また、将来の産業構造の変化等に対応する産業災害防止対策については、産業災害防止対策審議会において、鋭意検討を進めているところである。なお、先般の西宮市におけるLPガス爆発事故にかんがみ、政府においては、LPガスを含む危険物等の運搬中の事故防止に万全を期するため、関係各省が協議のうえ、「危険物等の運搬中の事故防止の徹底を図るための緊急対策」を決定し、これに基づいて事故防止措置の強化を進めている次第である。
一 LPガスの移動に関する規制の強化の点については、十二月十四日をもつて移動の経路の制限、移動の計画の届出、長距離運搬の場合の交替運転の義務づけ等を内容とする高圧ガス取締法施行規則の改正を行なつている。

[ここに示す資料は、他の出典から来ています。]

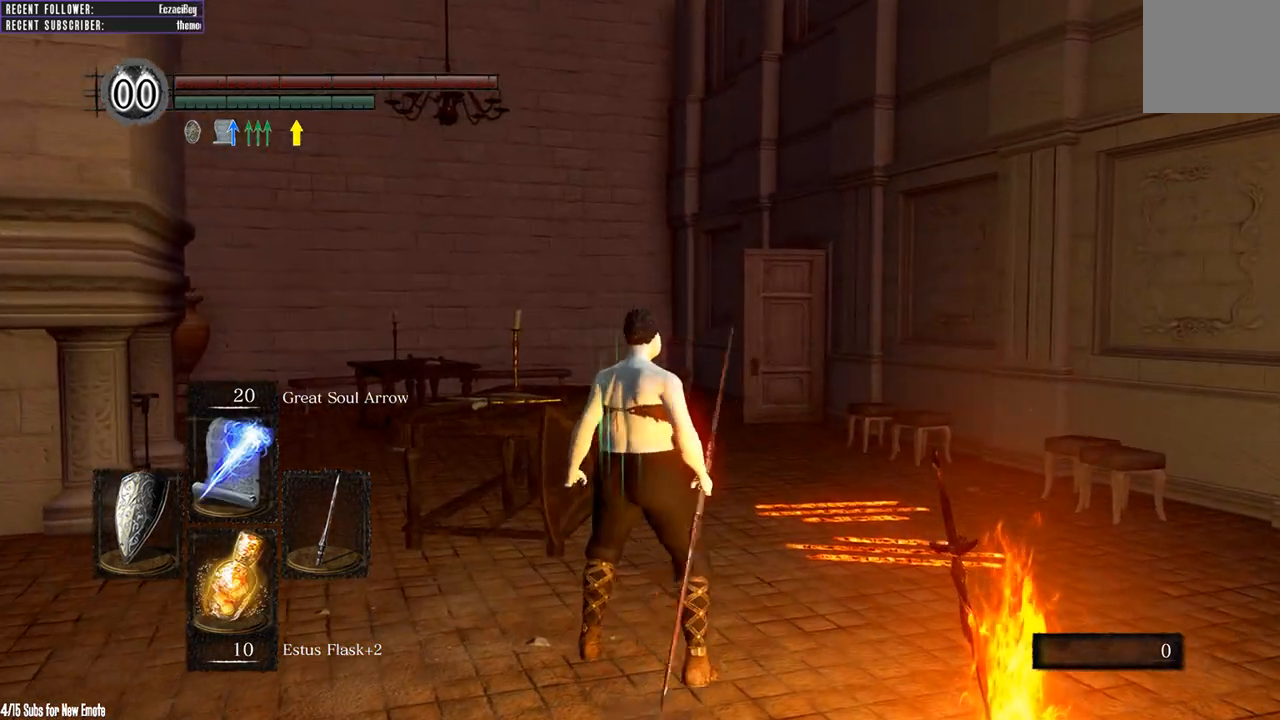
{"buttons": [], "left_stick": "center", "right_stick": "center", "events": [[233, "left_stick", "center"]]}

なお、タンクローリーの速度制限の点については、現行の規制を強化するよりも、むしろ現在の速度制限の完全遵守措置を講ずることが実状に即するものと考えられるのでこのような観点から、タンクローリーに運行記録計を取り付けることを促進するほか、関係事業所及び運転者に対する指導・監督及び取締りを強化する所存である。
最後に、タンクローリーの運転資格の制限の強化の必要性については、実態を十分に調査のうえ検討することとしたい。

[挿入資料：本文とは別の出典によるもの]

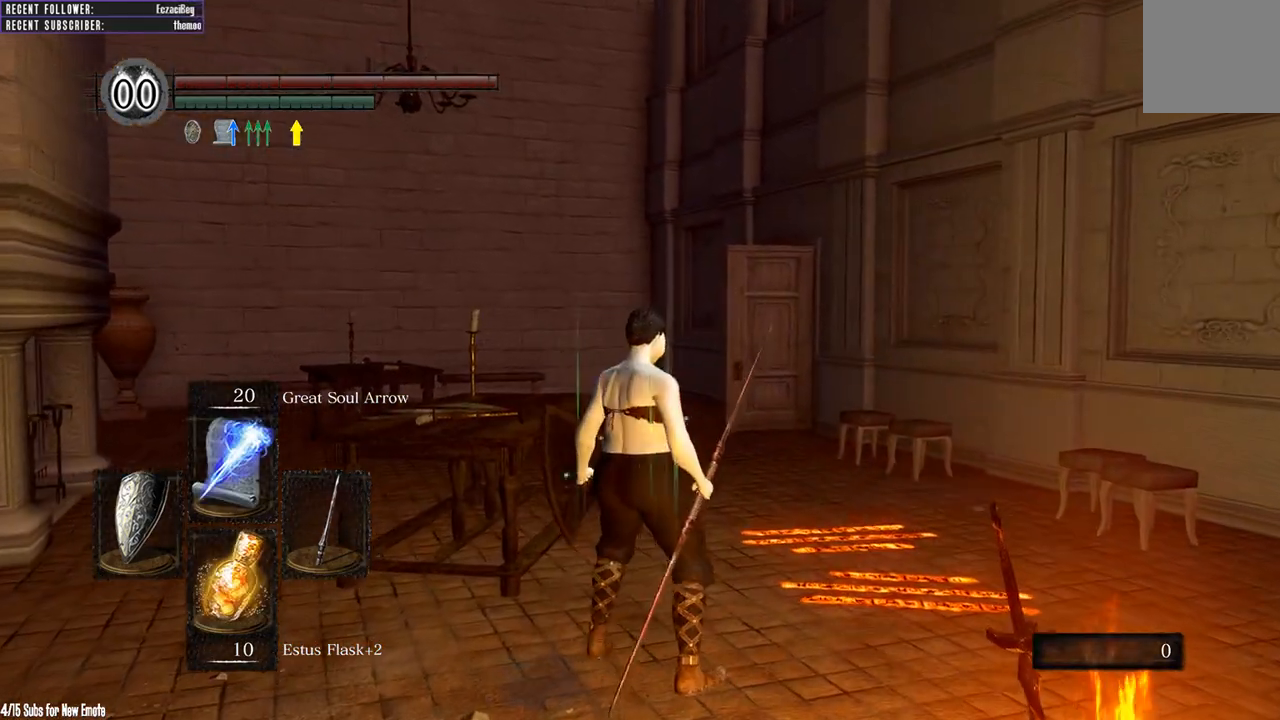
{"buttons": [], "left_stick": "up", "right_stick": "center", "events": [[17, "left_stick", "up"], [67, "right_stick", "right"], [183, "right_stick", "center"], [317, "B", "down"], [433, "B", "up"]]}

一 今回の事故によつて損壊した安全弁等はタンクの上部にあり、かつ、マンホールの後部にあるため、従来のタンクローリーの衝突転落等の事故にあつては、損壊例の見られないものであつたが、これが今回の事故において損壊したのは、満載状態でスピード違反をし、転倒のうえ、通常予想されない角度で激突したという事情によるものと考える。しかし、政府としては、LPガスの保安対策の万全を期し、あわせてこの種の事故の再発を防止するため、今回の経験を参考に、高圧ガス取締法施行規則を改正して、安全弁等の突出部の防護措置を義務づけるとともに、タンクローリー等の安全運転の励行について一そう強力な措置を講ずることとした次第である。
一 高圧ガス取締法施行規則の有資格者による監視制の施行猶予期間における行政措置の点については、同規則の改正時点において、有資格者の絶対数がきわめて少なく、事業者側において直ちにこの規定を適用し得ないという実態があつたため、有資格者の養成に必要と認められる期間だけ猶予期間を設けたものであつて、政府としては、強力な行政指導により、猶予期間中ではあるが、来年四月を目途として有資格者の同乗を実施させるため、現在、有資格者の早急な養成に努めているところである。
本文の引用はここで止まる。